What to produce: The expected output is the line holding "<div>15</div>" plus every line after it through the end of the listing, copied exactly.

-=-=-

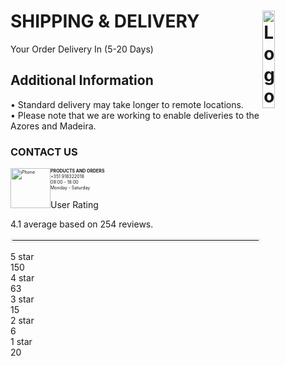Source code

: # SHIPPING & DELIVERY <img alt="Logo" align="right" src="https://i.postimg.cc/XqH9nsvw/SPORTS-EXPRESS-logos-transparent.png" width="20%" />
Your Order Delivery In (5-20 Days)
## Additional Information
• Standard delivery may take longer to remote locations.
<br>
• Please note that we are working to enable deliveries to the Azores and Madeira.
### CONTACT US
<p style="font-size:50%;">
<img src="https://i.postimg.cc/9ffg6y6Z/phone.png" alt="Phone" style="float:left;width:64px;height:64px;">
<strong>PRODUCTS AND ORDERS</strong><br>+351 918322018<br>09:00 - 18:00<br>Monday 
- Saturday</p>
<!-- Add icon library -->
<link rel="stylesheet" href="https://cdnjs.cloudflare.com/ajax/libs/font-awesome/4.7.0/css/font-awesome.min.css">

<span class="heading">User Rating</span>
<span class="fa fa-star checked"></span>
<span class="fa fa-star checked"></span>
<span class="fa fa-star checked"></span>
<span class="fa fa-star checked"></span>
<span class="fa fa-star"></span>
<p>4.1 average based on 254 reviews.</p>
<hr style="border:3px solid #f1f1f1">

<div class="row">
  <div class="side">
    <div>5 star</div>
  </div>
  <div class="middle">
    <div class="bar-container">
      <div class="bar-5"></div>
    </div>
  </div>
  <div class="side right">
    <div>150</div>
  </div>
  <div class="side">
    <div>4 star</div>
  </div>
  <div class="middle">
    <div class="bar-container">
      <div class="bar-4"></div>
    </div>
  </div>
  <div class="side right">
    <div>63</div>
  </div>
  <div class="side">
    <div>3 star</div>
  </div>
  <div class="middle">
    <div class="bar-container">
      <div class="bar-3"></div>
    </div>
  </div>
  <div class="side right">
    <div>15</div>
  </div>
  <div class="side">
    <div>2 star</div>
  </div>
  <div class="middle">
    <div class="bar-container">
      <div class="bar-2"></div>
    </div>
  </div>
  <div class="side right">
    <div>6</div>
  </div>
  <div class="side">
    <div>1 star</div>
  </div>
  <div class="middle">
    <div class="bar-container">
      <div class="bar-1"></div>
    </div>
  </div>
  <div class="side right">
    <div>20</div>
  </div>
</div>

-=-=-

Reply to the exercise:
    <div>15</div>
  </div>
  <div class="side">
    <div>2 star</div>
  </div>
  <div class="middle">
    <div class="bar-container">
      <div class="bar-2"></div>
    </div>
  </div>
  <div class="side right">
    <div>6</div>
  </div>
  <div class="side">
    <div>1 star</div>
  </div>
  <div class="middle">
    <div class="bar-container">
      <div class="bar-1"></div>
    </div>
  </div>
  <div class="side right">
    <div>20</div>
  </div>
</div>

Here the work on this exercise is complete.